Requirement:
Reproduce the text of every item below word for word, leaving out the pictures.
.....
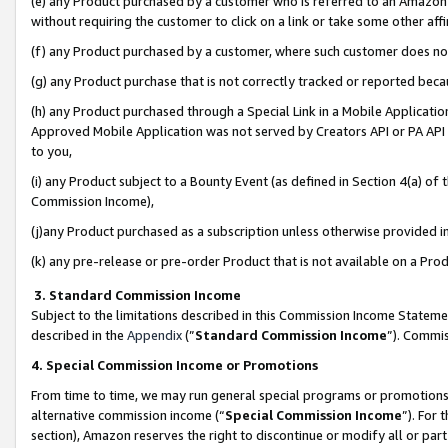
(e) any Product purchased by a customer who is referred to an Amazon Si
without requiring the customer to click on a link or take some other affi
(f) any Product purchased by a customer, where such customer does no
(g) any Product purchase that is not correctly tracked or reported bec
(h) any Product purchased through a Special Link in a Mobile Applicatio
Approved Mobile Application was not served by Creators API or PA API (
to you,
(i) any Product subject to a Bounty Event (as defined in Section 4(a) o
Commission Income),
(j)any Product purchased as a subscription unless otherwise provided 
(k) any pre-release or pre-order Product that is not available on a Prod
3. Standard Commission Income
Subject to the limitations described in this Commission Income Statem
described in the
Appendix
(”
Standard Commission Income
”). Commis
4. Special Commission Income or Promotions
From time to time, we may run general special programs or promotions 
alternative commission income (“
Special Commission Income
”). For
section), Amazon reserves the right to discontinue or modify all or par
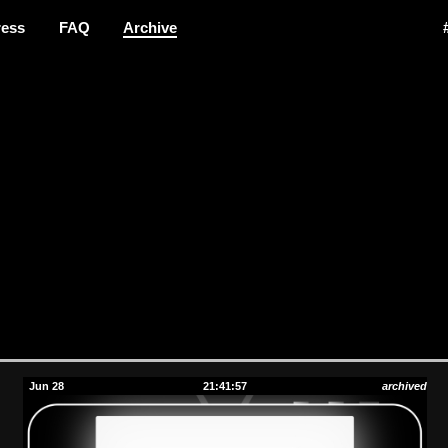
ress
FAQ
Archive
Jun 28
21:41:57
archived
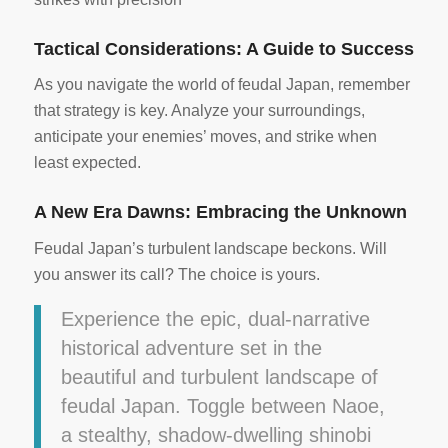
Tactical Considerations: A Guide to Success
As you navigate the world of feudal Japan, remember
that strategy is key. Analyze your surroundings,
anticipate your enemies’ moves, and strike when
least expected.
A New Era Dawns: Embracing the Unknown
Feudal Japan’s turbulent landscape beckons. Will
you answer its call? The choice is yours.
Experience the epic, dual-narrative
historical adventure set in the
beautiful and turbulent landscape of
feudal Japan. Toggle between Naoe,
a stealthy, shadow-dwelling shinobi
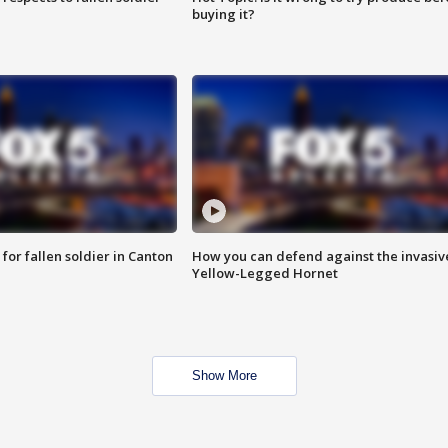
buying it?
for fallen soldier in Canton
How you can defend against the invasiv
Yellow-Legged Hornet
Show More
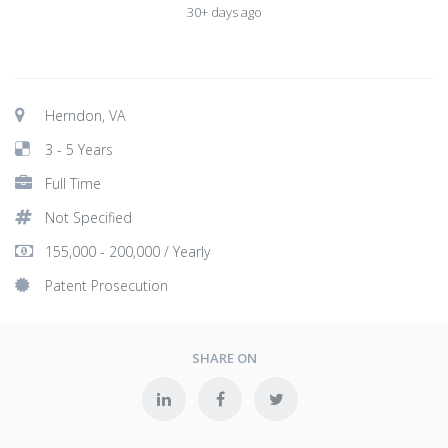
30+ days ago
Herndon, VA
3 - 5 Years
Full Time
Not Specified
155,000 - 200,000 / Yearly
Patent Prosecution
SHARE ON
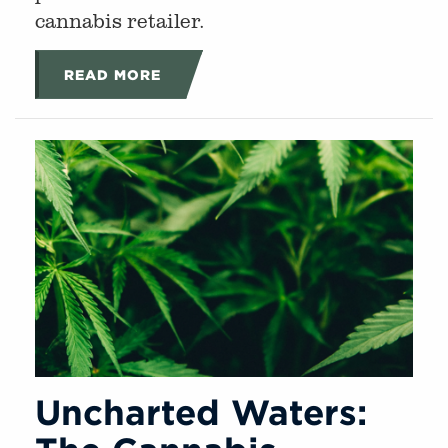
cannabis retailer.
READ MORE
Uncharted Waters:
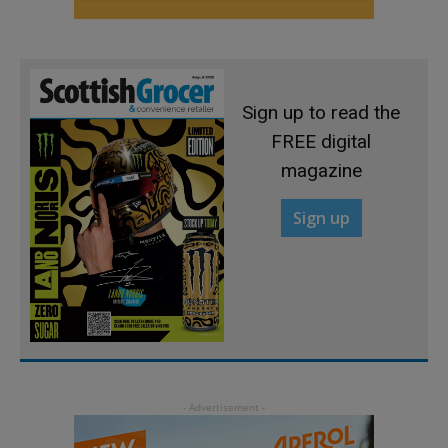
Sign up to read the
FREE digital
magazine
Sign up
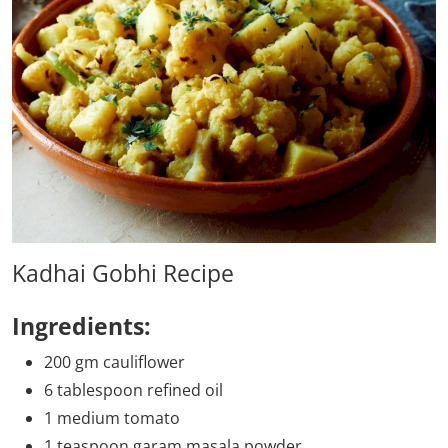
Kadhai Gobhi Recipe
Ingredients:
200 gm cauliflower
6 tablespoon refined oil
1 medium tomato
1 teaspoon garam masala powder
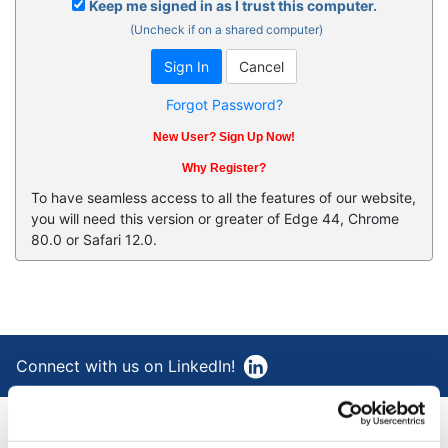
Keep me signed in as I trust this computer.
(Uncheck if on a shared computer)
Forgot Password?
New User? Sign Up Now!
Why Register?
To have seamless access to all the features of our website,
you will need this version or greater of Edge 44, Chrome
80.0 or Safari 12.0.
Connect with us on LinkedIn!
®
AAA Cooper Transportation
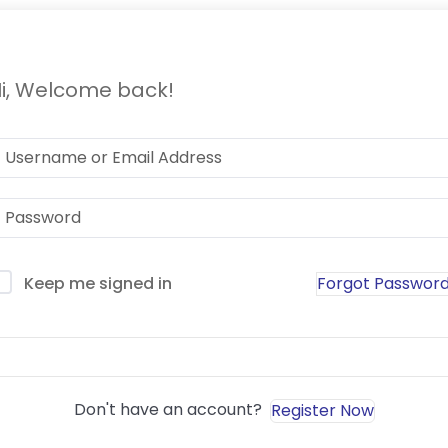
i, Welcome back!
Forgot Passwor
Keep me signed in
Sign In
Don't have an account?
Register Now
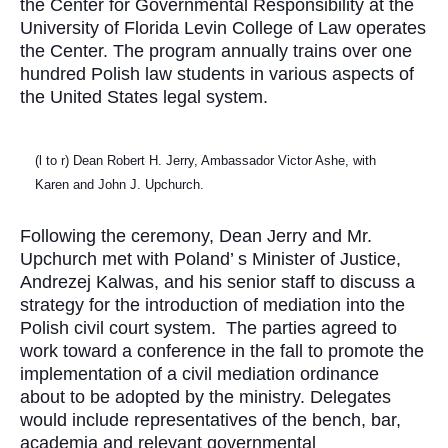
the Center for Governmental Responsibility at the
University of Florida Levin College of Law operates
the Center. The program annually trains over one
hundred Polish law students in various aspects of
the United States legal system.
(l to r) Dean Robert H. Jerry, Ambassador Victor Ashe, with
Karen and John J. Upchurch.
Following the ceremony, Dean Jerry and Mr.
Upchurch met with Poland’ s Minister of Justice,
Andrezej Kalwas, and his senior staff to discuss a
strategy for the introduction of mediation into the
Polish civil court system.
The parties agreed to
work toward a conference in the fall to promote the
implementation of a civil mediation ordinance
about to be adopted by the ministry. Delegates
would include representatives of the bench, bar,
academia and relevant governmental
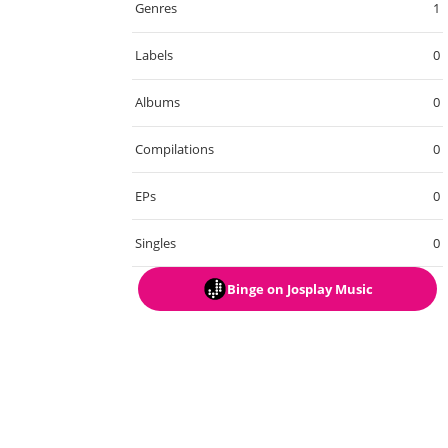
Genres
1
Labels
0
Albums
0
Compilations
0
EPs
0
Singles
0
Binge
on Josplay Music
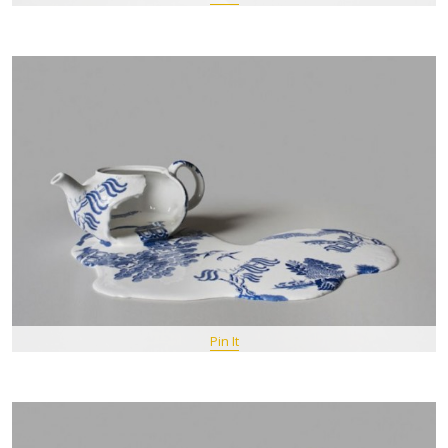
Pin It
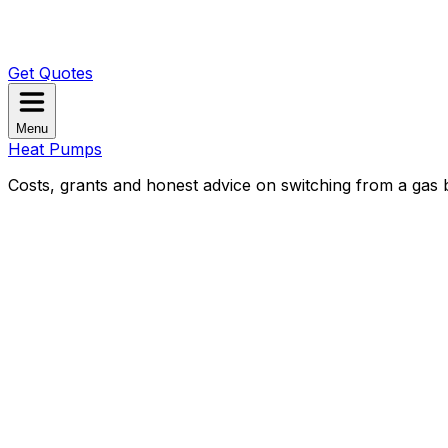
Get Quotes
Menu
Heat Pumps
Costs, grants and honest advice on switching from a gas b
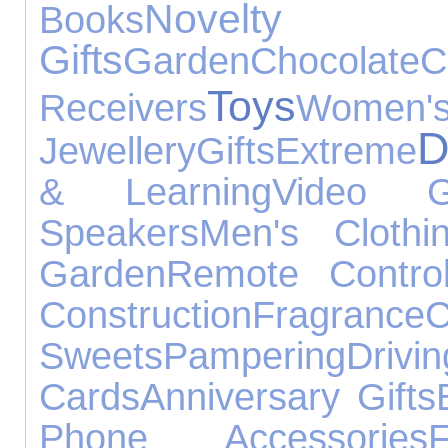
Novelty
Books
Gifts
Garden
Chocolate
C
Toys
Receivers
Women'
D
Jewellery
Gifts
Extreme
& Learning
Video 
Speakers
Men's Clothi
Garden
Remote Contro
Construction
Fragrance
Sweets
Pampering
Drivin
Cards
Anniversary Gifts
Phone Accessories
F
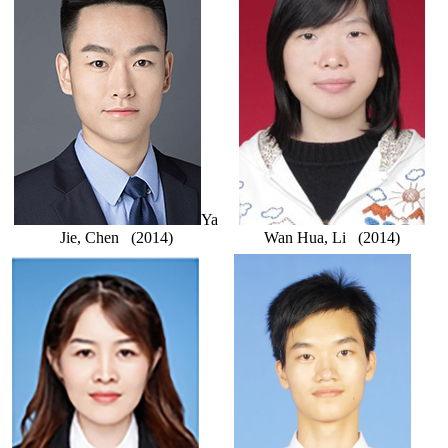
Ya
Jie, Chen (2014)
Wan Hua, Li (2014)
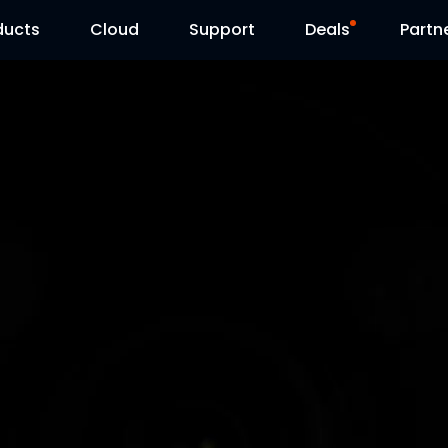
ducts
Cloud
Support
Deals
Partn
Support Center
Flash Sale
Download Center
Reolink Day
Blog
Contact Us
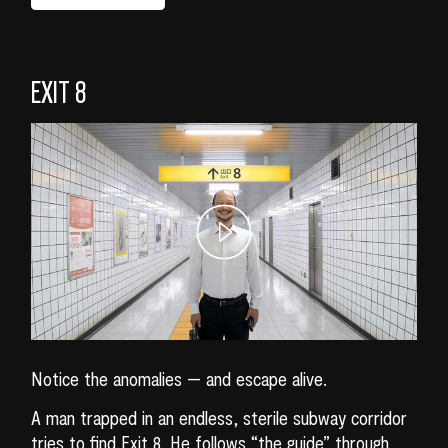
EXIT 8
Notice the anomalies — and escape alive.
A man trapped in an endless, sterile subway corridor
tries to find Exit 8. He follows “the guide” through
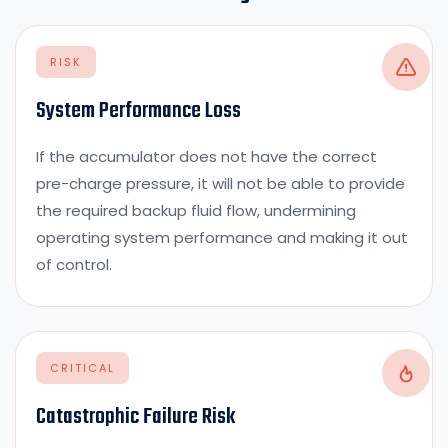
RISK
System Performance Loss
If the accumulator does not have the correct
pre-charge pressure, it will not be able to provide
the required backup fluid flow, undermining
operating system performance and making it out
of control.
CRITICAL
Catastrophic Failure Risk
.....
The completed task:
(e) any Product purchased by a customer who is referred to an Amazon Si
without requiring the customer to click on a link or take some other affi
(f) any Product purchased by a customer, where such customer does no
(g) any Product purchase that is not correctly tracked or reported bec
(h) any Product purchased through a Special Link in a Mobile Applicatio
Approved Mobile Application was not served by Creators API or PA API (
to you,
(i) any Product subject to a Bounty Event (as defined in Section 4(a) o
Commission Income),
(j)any Product purchased as a subscription unless otherwise provided 
(k) any pre-release or pre-order Product that is not available on a Prod
3. Standard Commission Income
Subject to the limitations described in this Commission Income Statem
described in the
Appendix
(”
Standard Commission Income
”). Commis
4. Special Commission Income or Promotions
From time to time, we may run general special programs or promotions 
alternative commission income (“
Special Commission Income
”). For
section), Amazon reserves the right to discontinue or modify all or par
ress
FAQ
Archive
Jun 28
21:41:57
archived
Tactical Considerations: A Guide to Success
As you navigate the world of feudal Japan, remember
that strategy is key. Analyze your surroundings,
anticipate your enemies’ moves, and strike when
least expected.
A New Era Dawns: Embracing the Unknown
Feudal Japan’s turbulent landscape beckons. Will
you answer its call? The choice is yours.
Experience the epic, dual-narrative
historical adventure set in the
beautiful and turbulent landscape of
feudal Japan. Toggle between Naoe,
a stealthy, shadow-dwelling shinobi
buying it?
for fallen soldier in Canton
How you can defend against the invasiv
Yellow-Legged Hornet
Show More
30+ days ago
Herndon, VA
3 - 5 Years
Full Time
Not Specified
155,000 - 200,000 / Yearly
Patent Prosecution
SHARE ON
cannabis retailer.
READ MORE
Uncharted Waters:
Sign up to read the
FREE digital
magazine
Sign up
Kadhai Gobhi Recipe
Ingredients:
200 gm cauliflower
6 tablespoon refined oil
1 medium tomato
1 teaspoon garam masala powder
Keep me signed in as I trust this computer.
(Uncheck if on a shared computer)
Forgot Password?
New User? Sign Up Now!
Why Register?
To have seamless access to all the features of our website,
you will need this version or greater of Edge 44, Chrome
80.0 or Safari 12.0.
Connect with us on LinkedIn!
®
AAA Cooper Transportation
i, Welcome back!
Forgot Passwor
Keep me signed in
Sign In
Don't have an account?
Register Now
the Center for Governmental Responsibility at the
University of Florida Levin College of Law operates
the Center. The program annually trains over one
hundred Polish law students in various aspects of
the United States legal system.
(l to r) Dean Robert H. Jerry, Ambassador Victor Ashe, with
Karen and John J. Upchurch.
Following the ceremony, Dean Jerry and Mr.
Upchurch met with Poland’ s Minister of Justice,
Andrezej Kalwas, and his senior staff to discuss a
strategy for the introduction of mediation into the
Polish civil court system.
The parties agreed to
work toward a conference in the fall to promote the
implementation of a civil mediation ordinance
about to be adopted by the ministry. Delegates
would include representatives of the bench, bar,
academia and relevant governmental
Genres
1
Labels
0
Albums
0
Compilations
0
EPs
0
Singles
0
Binge
on Josplay Music
Pin It
Get Quotes
Menu
Heat Pumps
Costs, grants and honest advice on switching from a gas b
Novelty
Books
Gifts
Garden
Chocolate
C
Toys
Receivers
Women'
D
Jewellery
Gifts
Extreme
& Learning
Video 
Speakers
Men's Clothi
Garden
Remote Contro
Construction
Fragrance
Sweets
Pampering
Drivin
Cards
Anniversary Gifts
Phone Accessories
F
Ya
Jie, Chen (2014)
Wan Hua, Li (2014)
ducts
Cloud
Support
Deals
Partn
Support Center
Flash Sale
Download Center
Reolink Day
Blog
Contact Us
EXIT 8
Notice the anomalies — and escape alive.
A man trapped in an endless, sterile subway corridor
tries to find Exit 8. He follows “the guide” through
RISK
System Performance Loss
If the accumulator does not have the correct
pre-charge pressure, it will not be able to provide
the required backup fluid flow, undermining
operating system performance and making it out
of control.
CRITICAL
Catastrophic Failure Risk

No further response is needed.